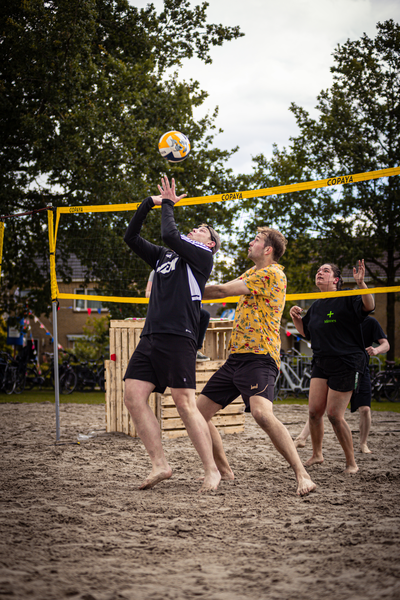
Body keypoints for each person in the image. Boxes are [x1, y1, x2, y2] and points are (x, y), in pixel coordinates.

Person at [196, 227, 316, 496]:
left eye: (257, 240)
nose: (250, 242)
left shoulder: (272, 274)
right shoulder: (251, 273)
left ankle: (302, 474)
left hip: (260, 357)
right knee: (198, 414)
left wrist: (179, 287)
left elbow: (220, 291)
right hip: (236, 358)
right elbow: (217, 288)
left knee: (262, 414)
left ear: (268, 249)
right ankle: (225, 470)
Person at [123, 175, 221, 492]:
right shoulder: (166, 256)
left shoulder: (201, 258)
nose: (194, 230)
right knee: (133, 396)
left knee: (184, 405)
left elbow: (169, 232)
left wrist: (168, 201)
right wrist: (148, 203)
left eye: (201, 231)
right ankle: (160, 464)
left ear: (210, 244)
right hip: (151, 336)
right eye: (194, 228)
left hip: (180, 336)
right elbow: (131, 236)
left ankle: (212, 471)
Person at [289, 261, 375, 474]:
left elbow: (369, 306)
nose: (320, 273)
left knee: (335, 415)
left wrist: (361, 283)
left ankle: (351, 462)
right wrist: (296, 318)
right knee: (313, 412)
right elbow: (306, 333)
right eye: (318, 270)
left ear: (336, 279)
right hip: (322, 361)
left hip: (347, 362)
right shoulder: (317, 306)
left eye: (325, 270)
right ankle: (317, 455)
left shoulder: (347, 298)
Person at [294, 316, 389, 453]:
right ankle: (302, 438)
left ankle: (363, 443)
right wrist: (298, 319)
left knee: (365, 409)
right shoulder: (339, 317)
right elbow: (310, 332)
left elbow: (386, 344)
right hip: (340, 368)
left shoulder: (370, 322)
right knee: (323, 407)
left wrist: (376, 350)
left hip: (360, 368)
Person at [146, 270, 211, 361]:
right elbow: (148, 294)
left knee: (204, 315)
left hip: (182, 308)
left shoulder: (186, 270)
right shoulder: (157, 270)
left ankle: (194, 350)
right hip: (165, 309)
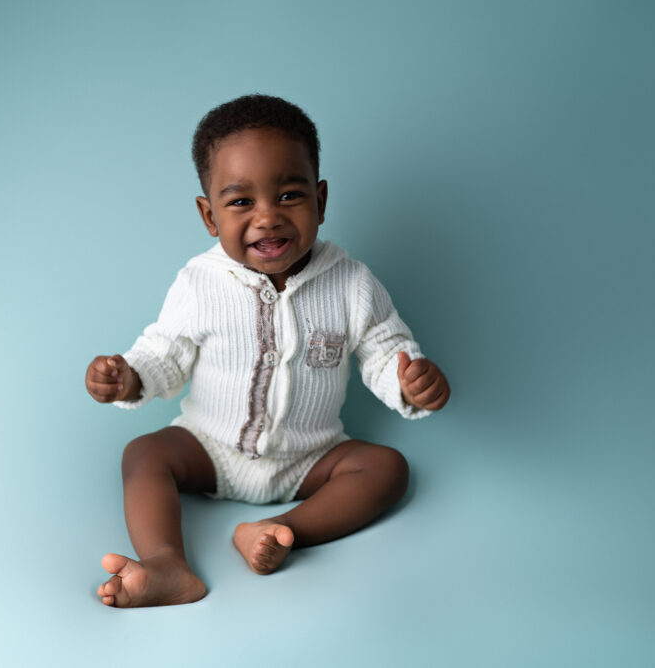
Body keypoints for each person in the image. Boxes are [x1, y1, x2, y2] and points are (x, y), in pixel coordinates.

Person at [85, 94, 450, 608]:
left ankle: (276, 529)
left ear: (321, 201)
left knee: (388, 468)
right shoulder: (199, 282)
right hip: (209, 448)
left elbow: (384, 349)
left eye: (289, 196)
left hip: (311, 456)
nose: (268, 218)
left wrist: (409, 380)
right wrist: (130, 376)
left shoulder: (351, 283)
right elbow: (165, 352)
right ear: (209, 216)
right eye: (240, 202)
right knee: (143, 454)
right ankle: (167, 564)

● ● ● ●

→ What is needed:
Exact repetition of all the records is required, with the pictures excluded.

→ Answer to this exercise:
Body keypoints for each person in the image. Boxes are [x1, y1, x2, y2] and points are (x, y), in pixel coordinates.

Person at [196, 227, 316, 496]:
left eye: (257, 240)
nose: (250, 242)
left shoulder: (272, 274)
right shoulder: (251, 273)
left ankle: (302, 474)
left hip: (260, 357)
right knee: (198, 414)
left wrist: (179, 287)
left elbow: (220, 291)
right hip: (236, 358)
right elbow: (217, 288)
left knee: (262, 414)
left ear: (268, 249)
right ankle: (225, 470)
Person at [123, 175, 221, 492]:
right shoulder: (166, 256)
left shoulder: (201, 258)
nose: (194, 230)
right knee: (133, 396)
left knee: (184, 405)
left elbow: (169, 232)
left wrist: (168, 201)
right wrist: (148, 203)
left eye: (201, 231)
right ankle: (160, 464)
left ear: (210, 244)
right hip: (151, 336)
right eye: (194, 228)
left hip: (180, 336)
right elbow: (131, 236)
left ankle: (212, 471)
Person at [289, 261, 375, 474]:
left elbow: (369, 306)
nose: (320, 273)
left knee: (335, 415)
left wrist: (361, 283)
left ankle: (351, 462)
right wrist: (296, 318)
right knee: (313, 412)
right elbow: (306, 333)
right eye: (318, 270)
left ear: (336, 279)
right hip: (322, 361)
left hip: (347, 362)
right shoulder: (317, 306)
left eye: (325, 270)
right ankle: (317, 455)
left shoulder: (347, 298)
Person at [294, 316, 389, 453]:
right ankle: (302, 438)
left ankle: (363, 443)
right wrist: (298, 319)
left knee: (365, 409)
right shoulder: (339, 317)
right elbow: (310, 332)
left elbow: (386, 344)
right hip: (340, 368)
left shoulder: (370, 322)
right knee: (323, 407)
left wrist: (376, 350)
left hip: (360, 368)
Person at [146, 270, 211, 361]:
right elbow: (148, 294)
left knee: (204, 315)
left hip: (182, 308)
left shoulder: (186, 270)
right shoulder: (157, 270)
left ankle: (194, 350)
right hip: (165, 309)
Body keypoints for each person in the image. Boxes are [x1, y1, x2, y2] and points are (x, y), in pixel coordinates.

Person at [85, 94, 450, 608]:
left ankle: (276, 529)
left ear: (321, 201)
left knee: (388, 468)
right shoulder: (199, 282)
right hip: (209, 448)
left elbow: (384, 349)
left eye: (289, 196)
left hip: (311, 456)
nose: (268, 218)
left wrist: (409, 380)
right wrist: (130, 376)
left shoulder: (351, 283)
right elbow: (165, 352)
right ear: (209, 216)
right eye: (240, 202)
right knee: (143, 454)
right ankle: (167, 564)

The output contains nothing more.